*Work instruction*
Rewrite the records from the line containing "Is it true that roster_id" through the end of the records, both ends included, as a JSON list of strings with one string per line. Omit blank lines and leave the pictures out.

*Supplied material*
= = = =

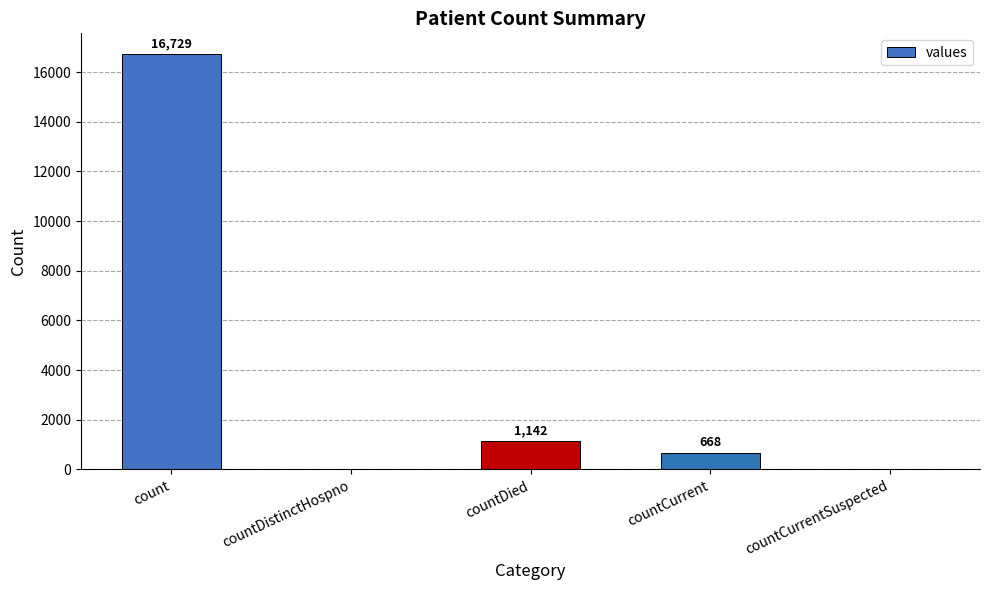

What is the average value?

3708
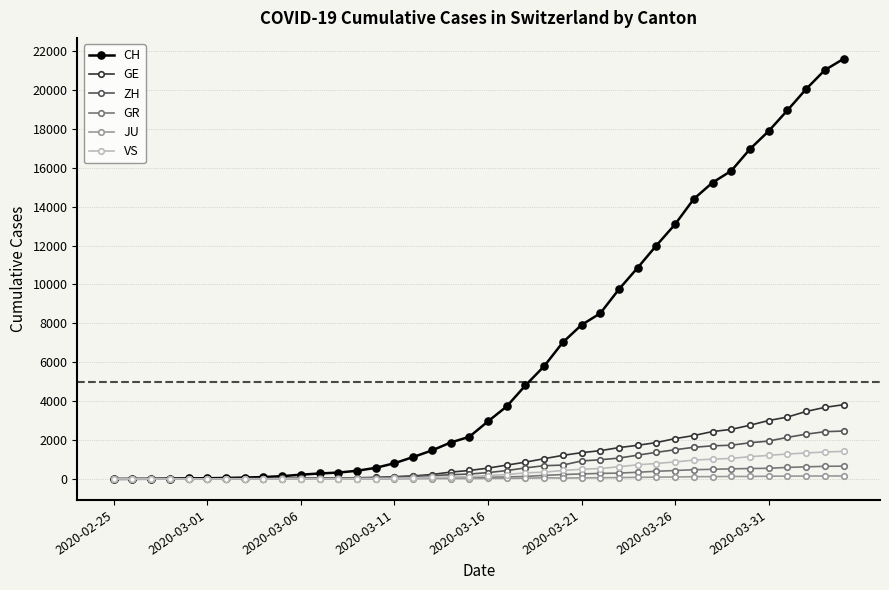

At how many categories does at least one series exceed 14029?

9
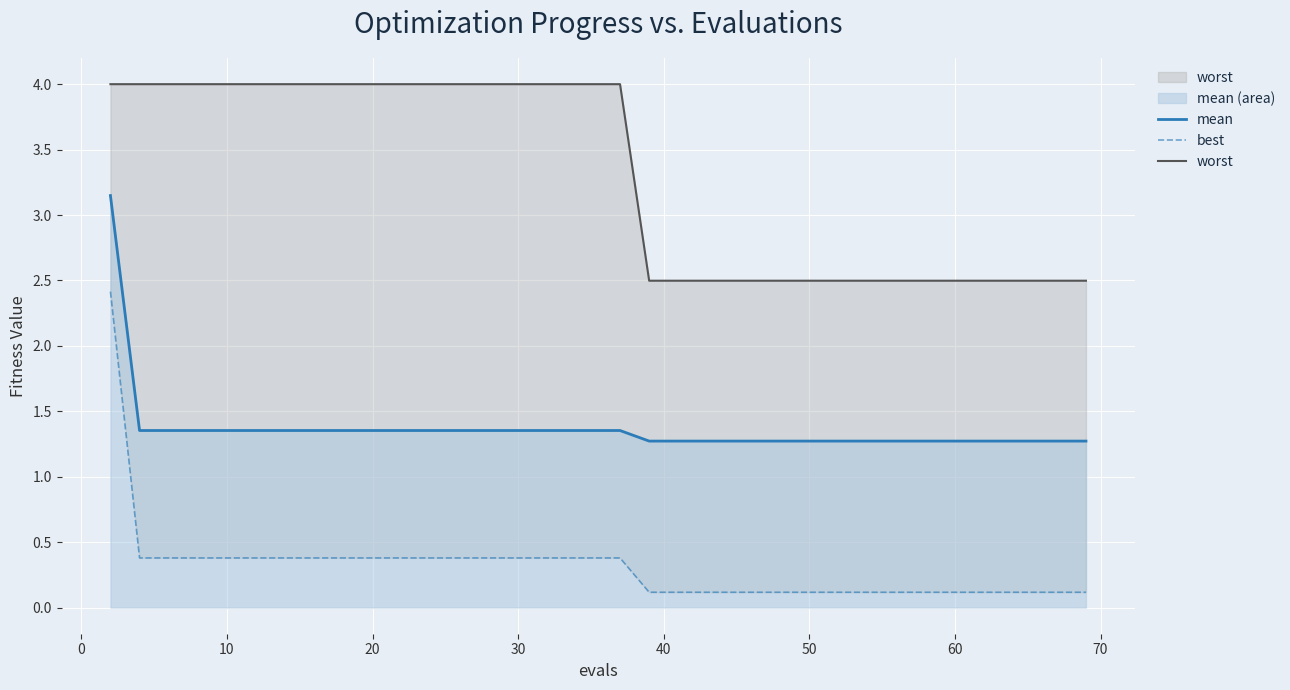

True or false: worst and mean cross at least once.

False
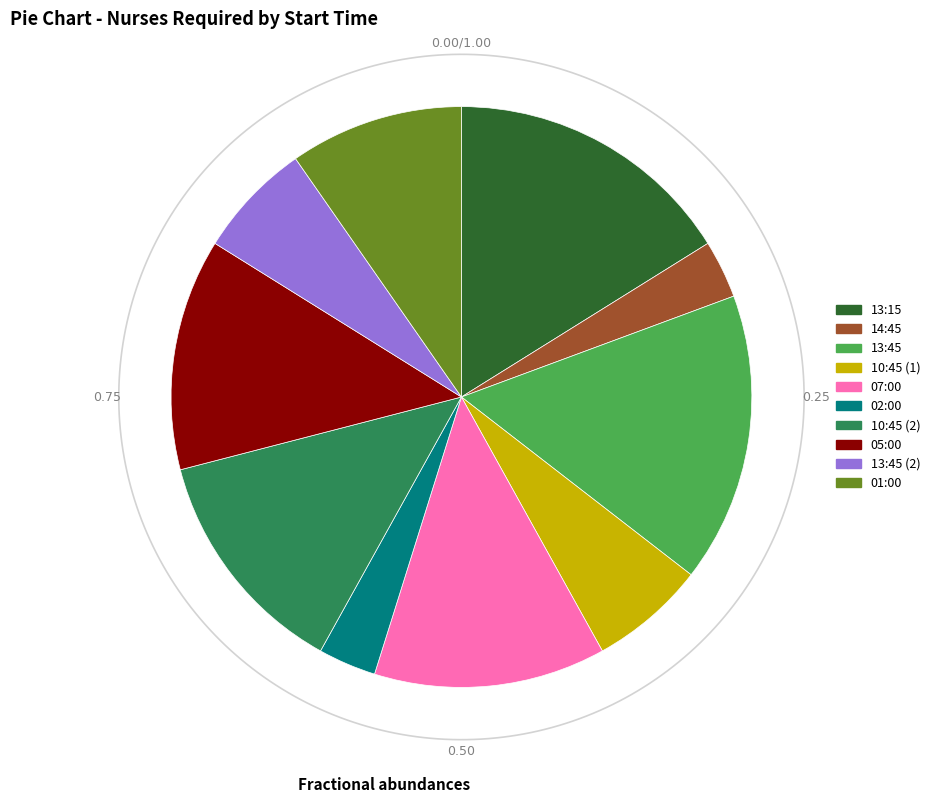

Is it true that 07:00 is 21% of the pie?

False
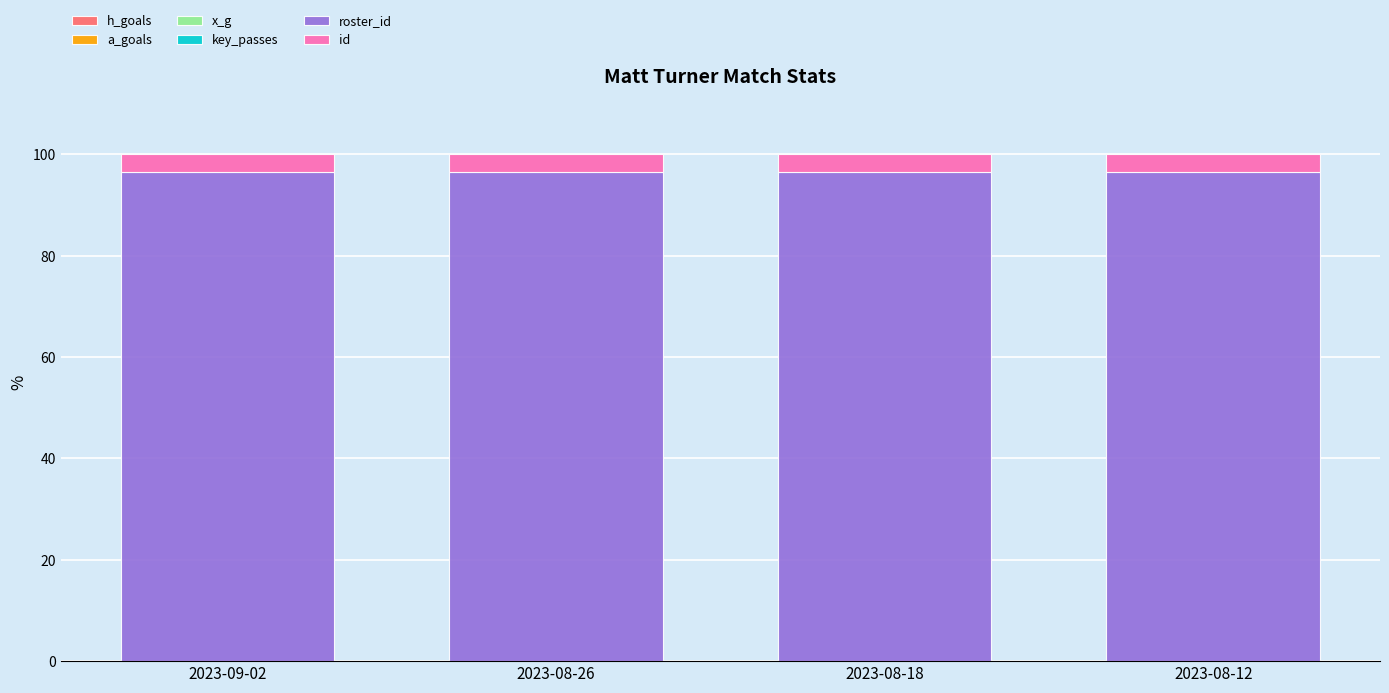

Is it true that roster_id equals 96.5 at 2023-08-26?

True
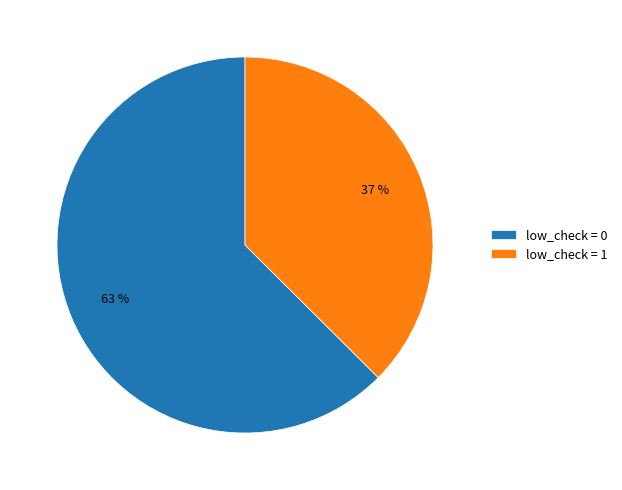

What is the majority slice?

low_check = 0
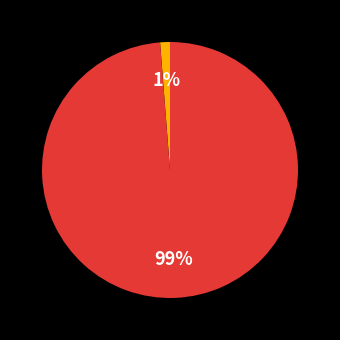

To the nearest percent, what is the average slice percentage?

50%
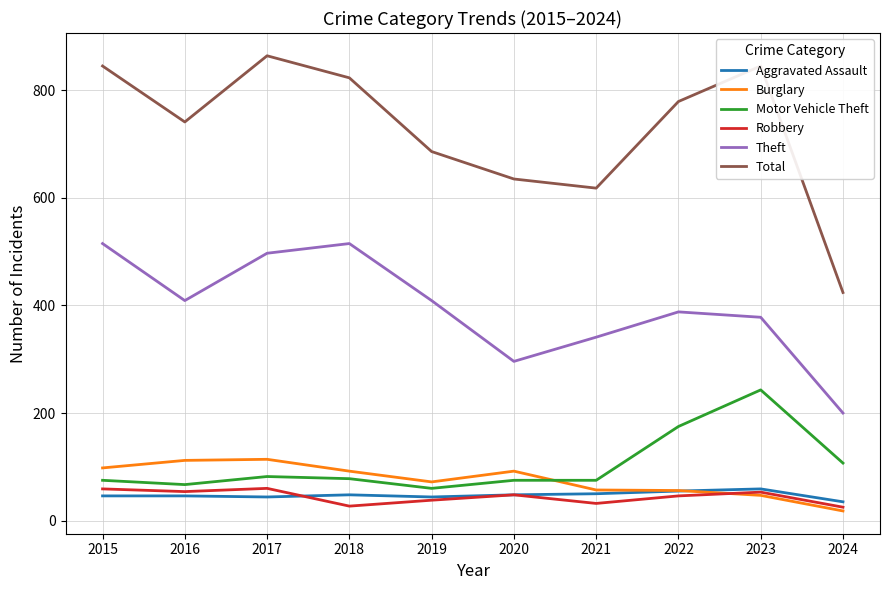

What is the minimum value for Aggravated Assault?

35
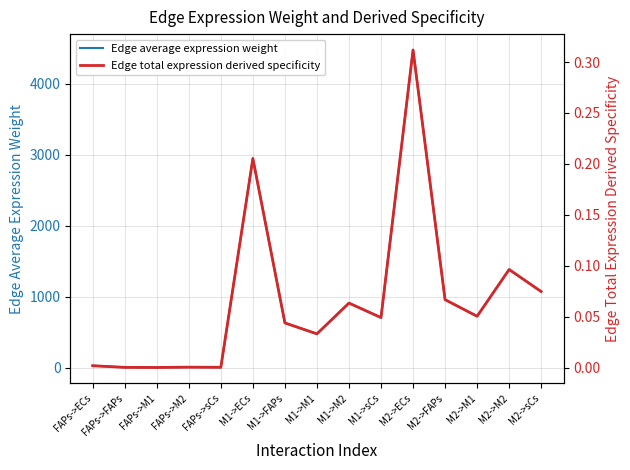

What is the spread (max minus min) of values at M2->M2?

1383.1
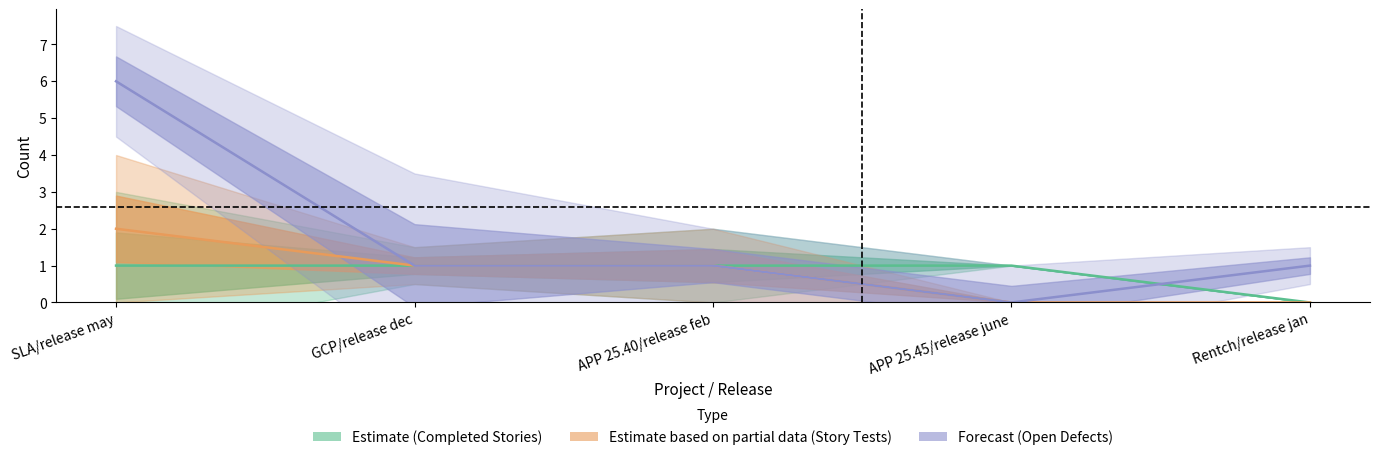

At which category does the chart reach its peak across all series?

SLA/release may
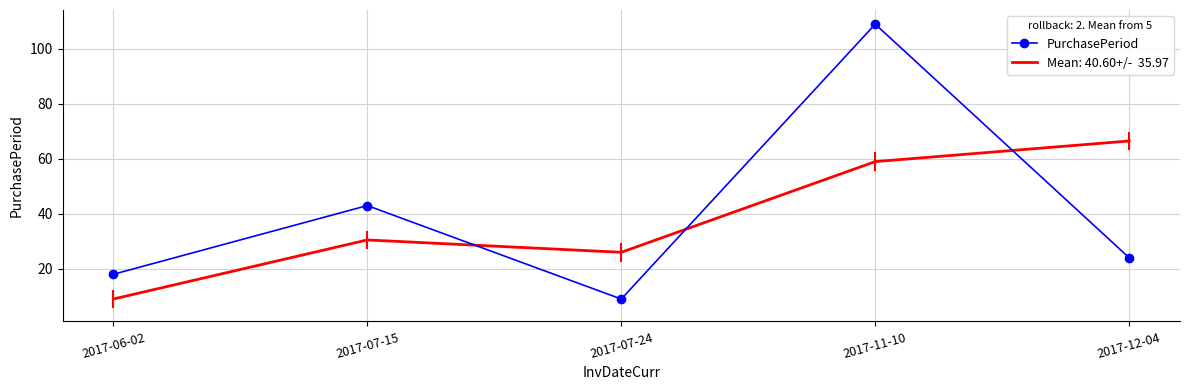

What is the total value across all series at 2017-07-24?

35.0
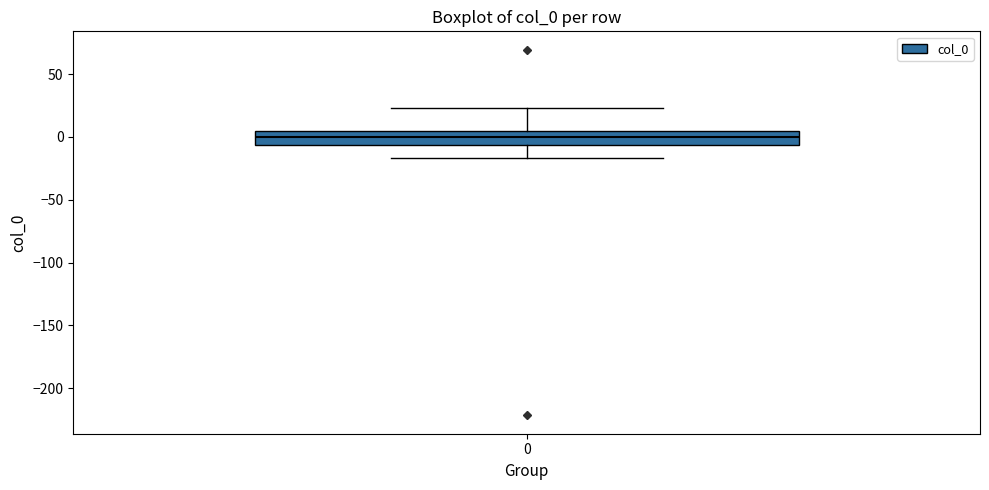

Read this box plot against the y-axis: the position of the median line, the range covered by the box, and the ends of both whiskers. The values are not printed on the chart, so give them approximately, as read against the axis.

median 0, box -5 to 5, whiskers -15 to 25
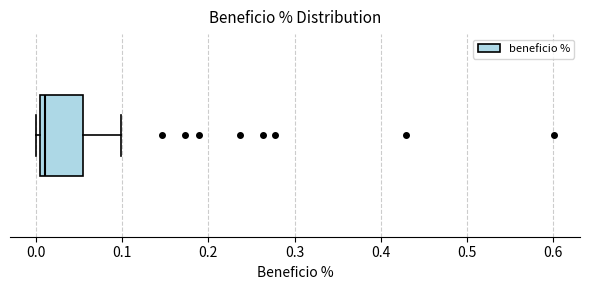

Read this box plot against the x-axis: the position of the median line, the range covered by the box, and the ends of both whiskers. The values are not printed on the chart, so give them approximately, as read against the axis.

median 0.01 (just right of the box's left edge), box 0.01 to 0.05, whiskers 0.00 to 0.10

= = = =

*Response area*
[
  "Is it true that roster_id equals 96.5 at 2023-08-26?",
  "True",
  "What is the majority slice?",
  "low_check = 0",
  "To the nearest percent, what is the average slice percentage?",
  "50%",
  "What is the minimum value for Aggravated Assault?",
  "35",
  "What is the spread (max minus min) of values at M2->M2?",
  "1383.1",
  "At which category does the chart reach its peak across all series?",
  "SLA/release may",
  "What is the total value across all series at 2017-07-24?",
  "35.0",
  "Read this box plot against the y-axis: the position of the median line, the range covered by the box, and the ends of both whiskers. The values are not printed on the chart, so give them approximately, as read against the axis.",
  "median 0, box -5 to 5, whiskers -15 to 25",
  "Read this box plot against the x-axis: the position of the median line, the range covered by the box, and the ends of both whiskers. The values are not printed on the chart, so give them approximately, as read against the axis.",
  "median 0.01 (just right of the box's left edge), box 0.01 to 0.05, whiskers 0.00 to 0.10"
]